**Short exercise**
Give the material below as a Markdown table with the columns Row and Line, where each nonblank line gets its own numbered row and blank lines are skipped. Leave the pictures out of the table.

**Data supplied**
▼▼▼

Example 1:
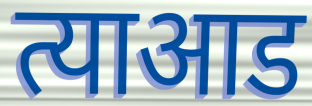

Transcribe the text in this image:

त्याआड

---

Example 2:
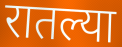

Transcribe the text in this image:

रातल्या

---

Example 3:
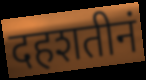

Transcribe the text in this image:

दहशतीनं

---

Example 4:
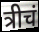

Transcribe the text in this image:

त्रीचं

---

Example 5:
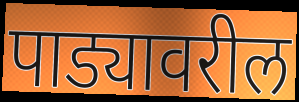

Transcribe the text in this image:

पाड्यावरील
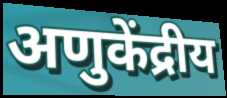
अणुकेंद्रीय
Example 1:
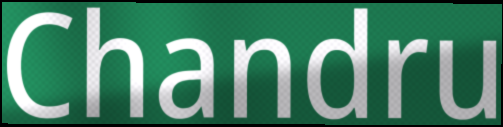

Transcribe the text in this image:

Chandru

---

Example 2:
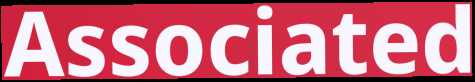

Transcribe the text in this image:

Associated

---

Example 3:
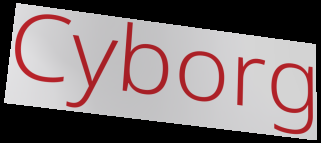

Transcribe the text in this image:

Cyborg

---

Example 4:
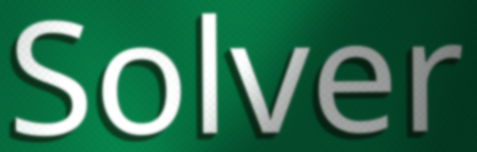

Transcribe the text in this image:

Solver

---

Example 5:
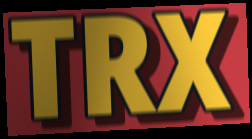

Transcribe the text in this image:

TRX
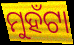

▲▲▲

**Output**
| Row | Line |
|---|---|
| 1 | Example 1: |
| 2 | Transcribe the text in this image: |
| 3 | त्याआड |
| 4 | --- |
| 5 | Example 2: |
| 6 | Transcribe the text in this image: |
| 7 | रातल्या |
| 8 | --- |
| 9 | Example 3: |
| 10 | Transcribe the text in this image: |
| 11 | दहशतीनं |
| 12 | --- |
| 13 | Example 4: |
| 14 | Transcribe the text in this image: |
| 15 | त्रीचं |
| 16 | --- |
| 17 | Example 5: |
| 18 | Transcribe the text in this image: |
| 19 | पाड्यावरील |
| 20 | अणुकेंद्रीय |
| 21 | Example 1: |
| 22 | Transcribe the text in this image: |
| 23 | Chandru |
| 24 | --- |
| 25 | Example 2: |
| 26 | Transcribe the text in this image: |
| 27 | Associated |
| 28 | --- |
| 29 | Example 3: |
| 30 | Transcribe the text in this image: |
| 31 | Cyborg |
| 32 | --- |
| 33 | Example 4: |
| 34 | Transcribe the text in this image: |
| 35 | Solver |
| 36 | --- |
| 37 | Example 5: |
| 38 | Transcribe the text in this image: |
| 39 | TRX |